Bundesrat Alain Berset anlässlich der Verleihung des Schweizer Grand Prix Literatur 2017
Ania hat ihren Vater jahrelang kaum gesehen. Da erreicht sie eines Tages ein Anruf seiner neuen Frau: Gabriel hat in der Nacht Selbstmord
begangen. Der Freitod scheint im Zusammenhang mit dem Skandal zu stehen, den der als linker Intellektueller bekannte Radiojournalist
ausgelöst hat, als er öffentlich Partei für zwei junge Einheimische ergriff, die an seinem Wohnort einen afrikanischen Sans-Papiers brutal
ermordet haben.
Als sich Ania zur Beerdigung in der Pariser Peripherie aufmacht, schlägt ihr in dem tief gespaltenen Dorf eine hasserfüllte Atmosphäre
entgegen. Aber auch in ihrem alten Elternhaus stößt sie einzig auf Fremdheit und muss sich die Frage stellen, wie es dazu kommen konnte,
dass ihr Vater eine solch unerträgliche Wendung vollzog.
Pascale Kramer seziert in Autopsie des Vaters ein Land im Kippzustand. Das Skalpell ansetzend, erzählt sie vom Wegschauen, von der Abschottung einer ganzen Gesellschaftsschicht und wirft gleichzeitig ein schmerzhaft klares Licht auf das Innerste einer Familie, die verpasste Verständigung zwischen Vater und Tochter.
Ania klopfte und trat ein. Sie war überrascht von dem abgestandenen Geruch nach Wäsche und alter Haut, den ein Luftzug sinnlos aufwirbelte. Ein Notizblatt wehte ihr vor die Füße, als die Tür hinter ihr zufiel.

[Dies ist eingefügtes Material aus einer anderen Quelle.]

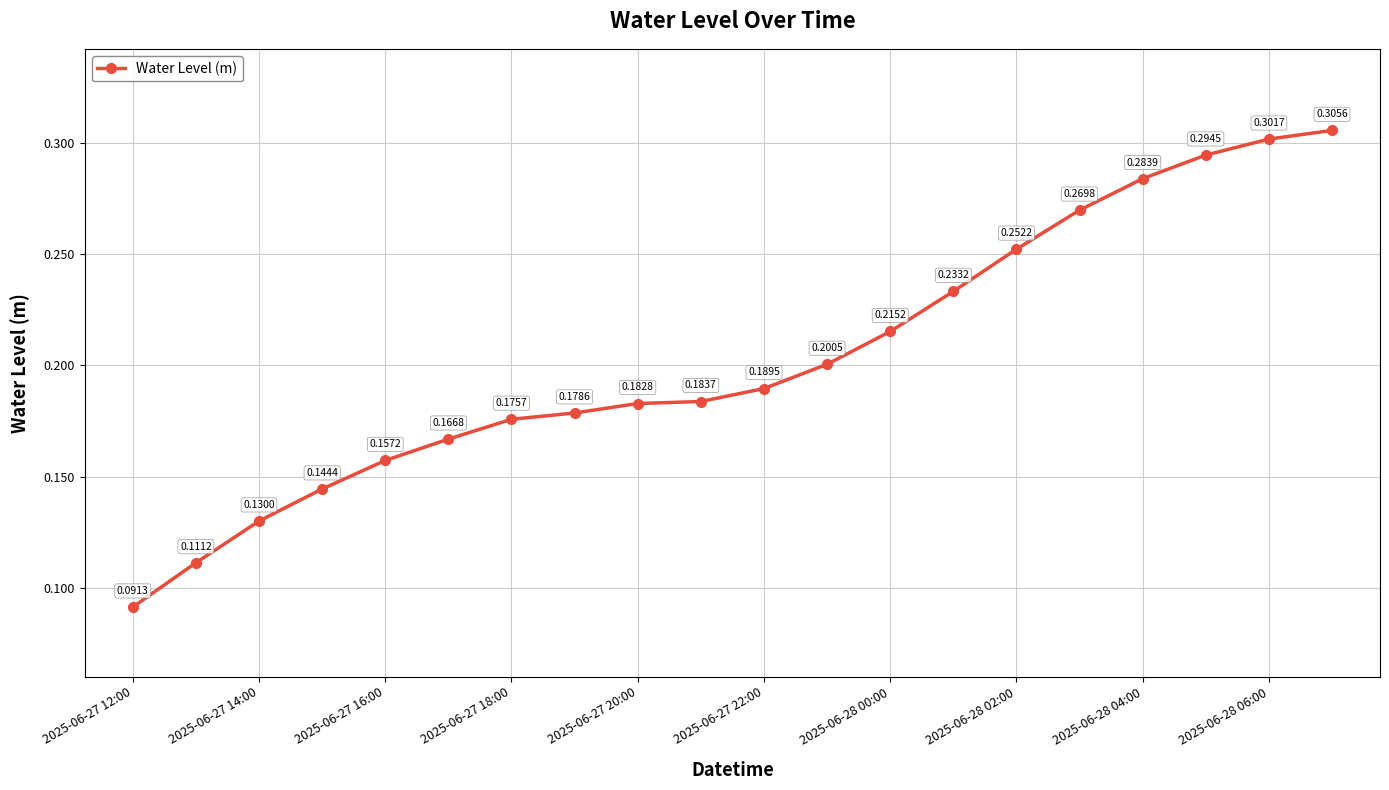

What is the sum of all values?

4.1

Clara war im Schlafzimmer, sie rief, sie werde gleich kommen. Ania hängte ihre Tasche an die Garderobe, band ihren Pferdeschwanz neu, bedauerte, sich für diese erste Begegnung nicht ein bisschen hübscher gemacht zu haben. Die Badezimmertür hinter ihr war einen Spaltbreit geöffnet; eine nackte Glühbirne warf Reflexe auf die dunkelgrünen Fliesen. Ania erinnerte sich, wie es ihr als Kind zuwider war, mit nackten Füßen den gekachelten Boden zu betreten. Sie stieß die Tür auf und machte Licht. Die Badewanne war voller Handtücher. Auf dem Rand des Waschbeckens lagen ein schaumverklebter Plastikrasierer und die gesammelten Medikamente von jemandem, der Angst hat zu sterben. Ania drang in
die Intimsphäre eines Vaters ein, von dem sie letztlich nur Ansichten gekannt hatte, sie fühlte nichts, aber es war verwirrend.